Fidel R. Ramos

La verdadera enseñanza nunca ha interesado al poder en México, de ahí que en 1963
instrumentara una escalada de violencia contra la Universidad Michoacana, donde fuera rector Eli
de Gortari, quien fue obligado a renunciar; Aníbal Ponce, Juan Brom eminentes maestros fueron
vejados y corridos, pero no todo terminó ahí, pues el Colegio de San Nicolás fue tomado por asalto
por la tropa, asesinando al estudiante Manuel Oropeza García.
Por si no fuera poco, las fuerzas enemigas reaccionarias, convencieron a parte del pueblo
moreliano, para tomar las instalaciones universitarias, declarando que eran guaridas de
malvivientes, de enemigos de México. El gobierno estatal de ese tiempo, consiente que la Casa de
Hidalgo fuera apedreada.
En 1966 nuevamente el Colegio fue presa de la ira del gobierno michoacano, pues consiente que
el estudiante Everardo Rodríguez Orbe fuera asesinado, durante un movimiento contra el alza de
tarifas en el servicio urbano. La actitud del gobierno fue descomunal, encierra a varios personajes,
maestros, estudiantes como Efrén Capiz. Nuevamente las tropas, fuerzas policiacas se
enseñorearon de las plazas y avenidas. Muchos papás de estudiantes patzcuarenses, fueron por
sus hijos, quienes a regañadientes dejan a sus compañeros en lucha.
Lo anterior fue un ensayo para lo que sucedería más tarde en el entonces Distrito Federal, un dos
de octubre de 1968, en la Plaza de las Tres Culturas en Tlatelolco, donde nunca se sabrá cuanta
gente cayó por las balas que dispara el Ejército, el batallón paramilitar Olimpia, la policía y otros
cuerpos de seguridad, contra una multitud indefensa que se aprestaba a participar en un mitin.

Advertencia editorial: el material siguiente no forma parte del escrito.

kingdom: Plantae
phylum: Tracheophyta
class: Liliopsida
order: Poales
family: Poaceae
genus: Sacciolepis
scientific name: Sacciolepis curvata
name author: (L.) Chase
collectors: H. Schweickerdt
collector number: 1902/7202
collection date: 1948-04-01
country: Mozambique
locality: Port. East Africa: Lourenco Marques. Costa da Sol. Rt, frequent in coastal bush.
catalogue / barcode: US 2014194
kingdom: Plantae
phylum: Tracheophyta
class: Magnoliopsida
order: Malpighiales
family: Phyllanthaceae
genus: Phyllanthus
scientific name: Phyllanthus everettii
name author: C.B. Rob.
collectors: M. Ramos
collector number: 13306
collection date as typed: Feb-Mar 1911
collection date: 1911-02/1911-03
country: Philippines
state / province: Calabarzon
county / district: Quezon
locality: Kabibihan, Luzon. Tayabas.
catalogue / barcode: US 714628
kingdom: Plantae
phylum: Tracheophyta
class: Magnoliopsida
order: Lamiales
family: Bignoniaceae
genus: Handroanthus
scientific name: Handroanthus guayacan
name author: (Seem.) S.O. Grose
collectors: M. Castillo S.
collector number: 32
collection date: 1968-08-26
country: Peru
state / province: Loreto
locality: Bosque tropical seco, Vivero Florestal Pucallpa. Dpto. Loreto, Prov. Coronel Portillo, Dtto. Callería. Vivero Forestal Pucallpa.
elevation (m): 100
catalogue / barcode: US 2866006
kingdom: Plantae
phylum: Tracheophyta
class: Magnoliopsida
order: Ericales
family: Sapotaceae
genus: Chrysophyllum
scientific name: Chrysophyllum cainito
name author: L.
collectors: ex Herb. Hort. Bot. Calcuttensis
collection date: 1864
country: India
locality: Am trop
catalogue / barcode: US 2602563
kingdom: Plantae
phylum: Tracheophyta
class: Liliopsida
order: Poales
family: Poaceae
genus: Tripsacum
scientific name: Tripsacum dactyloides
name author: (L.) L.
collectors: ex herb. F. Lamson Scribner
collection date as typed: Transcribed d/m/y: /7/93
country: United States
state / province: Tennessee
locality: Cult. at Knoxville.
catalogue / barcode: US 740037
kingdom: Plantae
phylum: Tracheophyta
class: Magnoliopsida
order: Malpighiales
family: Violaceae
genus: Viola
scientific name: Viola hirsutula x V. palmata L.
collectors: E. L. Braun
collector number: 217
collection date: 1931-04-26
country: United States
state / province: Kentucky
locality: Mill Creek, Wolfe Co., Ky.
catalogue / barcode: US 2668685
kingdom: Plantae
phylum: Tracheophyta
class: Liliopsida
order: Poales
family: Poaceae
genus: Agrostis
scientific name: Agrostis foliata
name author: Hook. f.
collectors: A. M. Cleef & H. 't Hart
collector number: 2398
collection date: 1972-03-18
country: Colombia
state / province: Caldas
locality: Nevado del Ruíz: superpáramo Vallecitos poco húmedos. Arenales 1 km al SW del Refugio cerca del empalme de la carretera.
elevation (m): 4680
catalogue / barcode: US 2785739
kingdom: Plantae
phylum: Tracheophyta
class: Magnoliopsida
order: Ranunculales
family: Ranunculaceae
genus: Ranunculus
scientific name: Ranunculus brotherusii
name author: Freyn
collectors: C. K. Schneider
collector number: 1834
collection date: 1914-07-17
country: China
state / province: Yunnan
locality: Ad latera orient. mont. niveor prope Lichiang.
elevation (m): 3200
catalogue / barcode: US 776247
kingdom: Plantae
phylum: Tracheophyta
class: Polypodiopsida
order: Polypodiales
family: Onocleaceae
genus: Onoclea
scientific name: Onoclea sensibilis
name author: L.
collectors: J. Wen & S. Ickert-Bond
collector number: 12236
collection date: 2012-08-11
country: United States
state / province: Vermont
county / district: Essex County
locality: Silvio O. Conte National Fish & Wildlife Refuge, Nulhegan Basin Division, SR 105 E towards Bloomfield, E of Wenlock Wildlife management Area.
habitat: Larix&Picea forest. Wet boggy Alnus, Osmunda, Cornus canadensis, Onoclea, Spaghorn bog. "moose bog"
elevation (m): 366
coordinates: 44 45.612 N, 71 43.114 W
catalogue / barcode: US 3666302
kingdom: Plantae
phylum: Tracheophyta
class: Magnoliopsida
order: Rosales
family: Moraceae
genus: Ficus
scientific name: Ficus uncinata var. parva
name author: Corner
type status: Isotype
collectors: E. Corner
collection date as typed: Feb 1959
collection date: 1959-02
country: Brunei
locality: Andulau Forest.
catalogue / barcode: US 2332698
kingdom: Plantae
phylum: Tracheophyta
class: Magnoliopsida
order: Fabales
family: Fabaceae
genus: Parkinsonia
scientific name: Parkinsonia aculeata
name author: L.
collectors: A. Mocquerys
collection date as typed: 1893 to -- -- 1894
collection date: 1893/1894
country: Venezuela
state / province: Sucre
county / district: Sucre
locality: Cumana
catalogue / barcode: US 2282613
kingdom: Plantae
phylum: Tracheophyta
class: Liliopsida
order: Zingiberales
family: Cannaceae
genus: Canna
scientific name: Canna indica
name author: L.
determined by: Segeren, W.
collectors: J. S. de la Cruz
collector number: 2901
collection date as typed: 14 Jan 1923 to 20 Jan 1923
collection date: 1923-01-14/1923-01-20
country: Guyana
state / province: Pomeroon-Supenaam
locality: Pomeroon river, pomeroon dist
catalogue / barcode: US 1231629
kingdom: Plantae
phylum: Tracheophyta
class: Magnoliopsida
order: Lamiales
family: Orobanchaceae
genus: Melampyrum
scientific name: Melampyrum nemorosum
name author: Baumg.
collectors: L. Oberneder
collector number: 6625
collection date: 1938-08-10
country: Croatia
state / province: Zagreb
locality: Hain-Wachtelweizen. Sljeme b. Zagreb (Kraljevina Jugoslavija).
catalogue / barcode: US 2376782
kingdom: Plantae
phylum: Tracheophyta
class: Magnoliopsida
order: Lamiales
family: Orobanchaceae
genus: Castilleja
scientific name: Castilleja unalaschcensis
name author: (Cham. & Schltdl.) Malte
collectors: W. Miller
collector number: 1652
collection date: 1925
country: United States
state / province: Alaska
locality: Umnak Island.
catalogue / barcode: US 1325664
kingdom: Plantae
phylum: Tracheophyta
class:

Para nadie del gobierno se finca responsabilidad alguna. El presidente Gustavo Díaz Ordaz ante la
nación se hace responsable de la matanza, diciendo que el real motivo del movimiento estudiantil
era impedir la celebración de Las Olimpiadas. La UNAM, el Instituto Politécnico Nacional, las
normales rurales fueron actores destacados, nuevamente Eli de Gortari es señalado como
enemigo del Estado, por lo cual sufre prisión durante seis años, con Heberto Castillo, José
Revueltas. Otros estudiantes fueron obligados a exiliarse en Europa. Uno de los principales
objetivos del movimiento era dar voz al pueblo, hacer que las escuelas estuvieran al servicio real
del pueblo, pues de mil estudiantes sólo uno podía presumir de tener un título profesional, se
deseaba que la democracia fuera algo real que a toda costa impedía el PRI se practicara.
En venganza muchas escuelas normales fueron desaparecidas. Dejaron de darse recursos a las
universidades que antes de los años comentados fueron agredidas, como pasa en Sinaloa,
Guerrero, Sonora. La Escuela de Agricultura Antonio Narro.